Open capnrefsmmat opened 4 years ago
The mapping files that we use currently are described here https://github.com/cmu-delphi/covid-19/tree/main/geographical_scope. The latest version that we could find for HRR mapping is in 2017 version while the MSA mapping file is in 2019 version.
To be more detailed about the issue for JHU and USA Facts, you can look at the "Counties not in our canonical dataset" section in DETAILS.md for both JHU and USA Facts.
Our mapping between counties and MSAs/HRRs are based on ZIPs and the FIPS list in the mapping file is different from the FIPS list in the reported files. For example, 28039 is in JHU and USAFacts ’s dataset, but it is not in our mapping files. 28039 should be divided into “28059”, “28041", “28131”, “28045", “28059”, “28109", “28047” so that we can map it into corresponding MSAs/HRRs
@jsharpna
Using the 2020 version of MSA list from Census Bureau results in large changes from 2018 version. Following notes are from README in data_proc/...

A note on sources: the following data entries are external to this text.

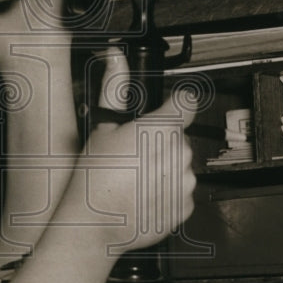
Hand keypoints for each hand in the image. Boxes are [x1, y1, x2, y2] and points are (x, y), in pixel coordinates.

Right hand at [62, 92, 196, 255]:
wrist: (95, 223)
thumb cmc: (95, 178)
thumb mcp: (102, 127)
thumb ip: (115, 88)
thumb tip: (115, 59)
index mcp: (162, 129)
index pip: (187, 102)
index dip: (176, 104)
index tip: (167, 110)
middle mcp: (180, 154)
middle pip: (180, 137)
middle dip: (162, 141)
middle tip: (134, 153)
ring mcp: (186, 182)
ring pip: (181, 165)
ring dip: (165, 167)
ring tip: (135, 177)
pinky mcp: (185, 206)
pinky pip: (181, 191)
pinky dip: (166, 191)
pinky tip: (142, 193)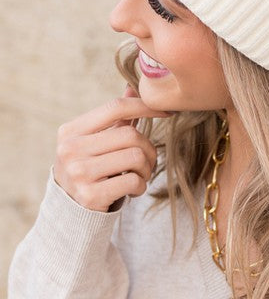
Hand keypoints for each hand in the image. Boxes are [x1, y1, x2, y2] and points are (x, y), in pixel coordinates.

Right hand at [53, 85, 171, 211]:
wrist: (70, 210)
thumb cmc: (90, 167)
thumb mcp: (95, 140)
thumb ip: (114, 117)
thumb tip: (132, 88)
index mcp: (71, 130)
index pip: (115, 107)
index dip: (145, 107)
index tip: (167, 112)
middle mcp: (70, 149)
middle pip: (130, 135)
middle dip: (148, 148)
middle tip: (147, 161)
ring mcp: (78, 173)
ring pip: (135, 157)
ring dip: (146, 168)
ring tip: (139, 175)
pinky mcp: (90, 195)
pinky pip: (133, 181)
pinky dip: (140, 186)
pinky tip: (132, 190)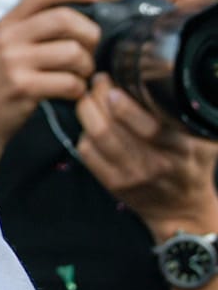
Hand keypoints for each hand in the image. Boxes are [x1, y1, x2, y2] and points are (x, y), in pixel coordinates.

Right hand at [0, 0, 103, 190]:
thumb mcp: (3, 47)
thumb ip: (30, 27)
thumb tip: (76, 10)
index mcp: (5, 24)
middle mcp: (7, 38)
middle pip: (65, 19)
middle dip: (90, 34)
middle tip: (90, 50)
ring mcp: (13, 62)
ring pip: (73, 52)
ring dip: (86, 67)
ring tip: (79, 76)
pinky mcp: (23, 87)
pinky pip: (70, 82)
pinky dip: (79, 90)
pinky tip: (71, 94)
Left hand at [76, 74, 217, 233]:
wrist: (181, 209)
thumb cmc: (193, 167)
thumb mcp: (205, 140)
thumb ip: (195, 116)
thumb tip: (180, 81)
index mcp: (180, 149)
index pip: (147, 127)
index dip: (123, 104)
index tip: (114, 83)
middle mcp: (153, 163)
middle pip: (110, 128)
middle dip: (97, 98)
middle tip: (98, 81)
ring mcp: (129, 175)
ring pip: (94, 137)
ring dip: (86, 111)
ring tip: (90, 96)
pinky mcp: (112, 183)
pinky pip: (86, 151)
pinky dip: (84, 131)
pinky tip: (92, 123)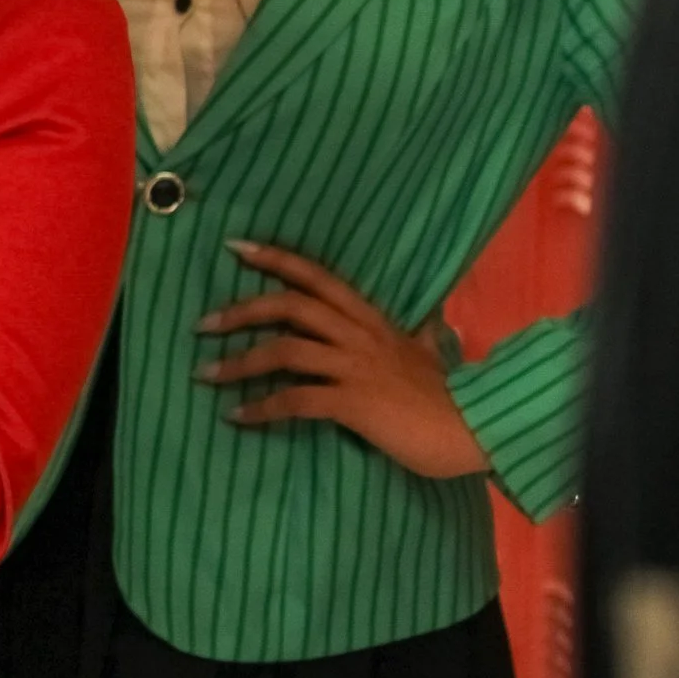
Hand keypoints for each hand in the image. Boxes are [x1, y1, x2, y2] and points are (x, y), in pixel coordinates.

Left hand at [195, 240, 489, 480]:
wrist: (475, 430)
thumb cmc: (449, 397)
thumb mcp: (432, 354)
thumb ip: (423, 336)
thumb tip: (433, 323)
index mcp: (372, 319)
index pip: (317, 277)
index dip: (276, 259)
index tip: (236, 247)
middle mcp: (358, 335)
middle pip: (290, 306)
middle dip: (242, 310)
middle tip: (203, 322)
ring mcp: (354, 367)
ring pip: (283, 350)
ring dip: (238, 362)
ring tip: (206, 374)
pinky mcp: (352, 403)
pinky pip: (294, 400)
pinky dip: (260, 407)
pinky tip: (237, 416)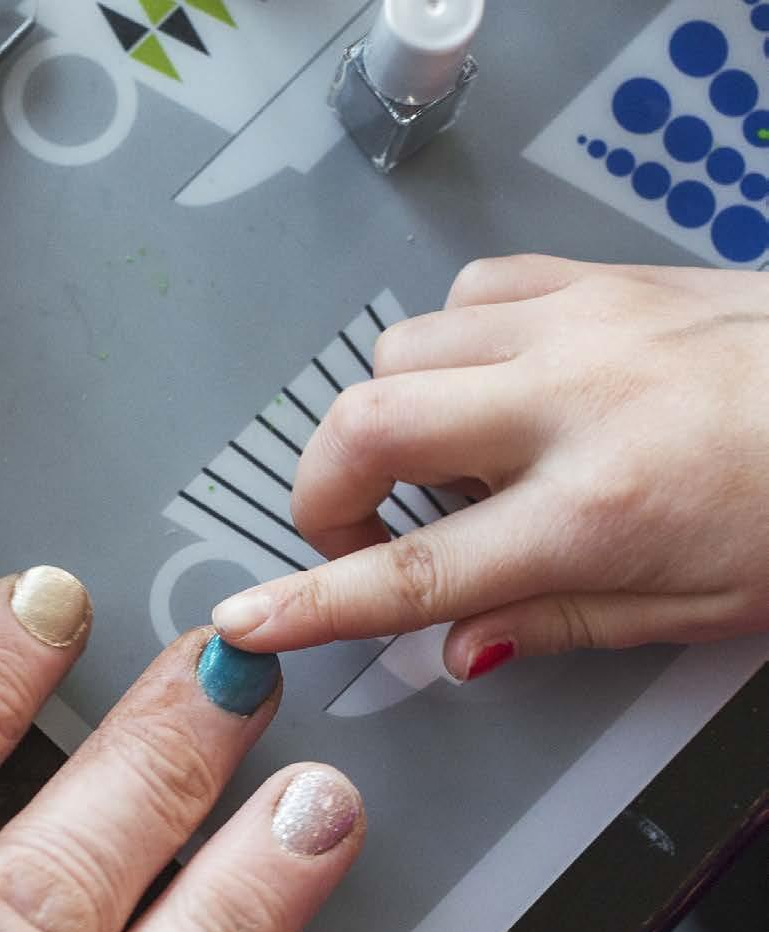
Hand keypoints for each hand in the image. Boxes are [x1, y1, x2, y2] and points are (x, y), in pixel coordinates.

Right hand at [211, 257, 768, 677]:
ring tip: (451, 468)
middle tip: (355, 534)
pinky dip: (449, 347)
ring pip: (402, 350)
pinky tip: (490, 389)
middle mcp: (570, 406)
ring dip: (391, 420)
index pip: (413, 573)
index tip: (247, 619)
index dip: (312, 603)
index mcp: (596, 513)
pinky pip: (468, 293)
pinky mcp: (595, 278)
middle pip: (368, 427)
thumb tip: (459, 646)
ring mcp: (578, 326)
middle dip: (324, 492)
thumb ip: (557, 623)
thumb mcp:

old version notes: 'msa_id' and 'msa_name' are added according to the msa_list.csv that Aaron found from https://apps.bea.gov/regional/docs/msalist.cfm (2019)
new version notes: 03_20_MSAs.xls : [US Census Bureau](https://www.census.gov/geographies/reference-files/time-series/demo/metro-micro/delineation-files.html
pulled the 2018 version from census bureau and compared against mas_list; there are 51 fips mappings in HI and VA that differ
We currently map counties to MSAs or HRRs by using our file that maps ZIPs to counties. However, some counties are not the primary county for any ZIP; for sources like USAFacts, this prevents us from correctly ingesting and reporting those counties, and means that mapping them to MSAs and HRRs is more complicated than necessary.
If we can find an authoritative source for MSA and HRR counties, we should create a separate mapping file that we know contains all counties, and then keep the current ZIP->county mapping solely for dealing with data reported at the ZIP level.
@jsharpna, this may be another task to add to your geographic aggregation unification.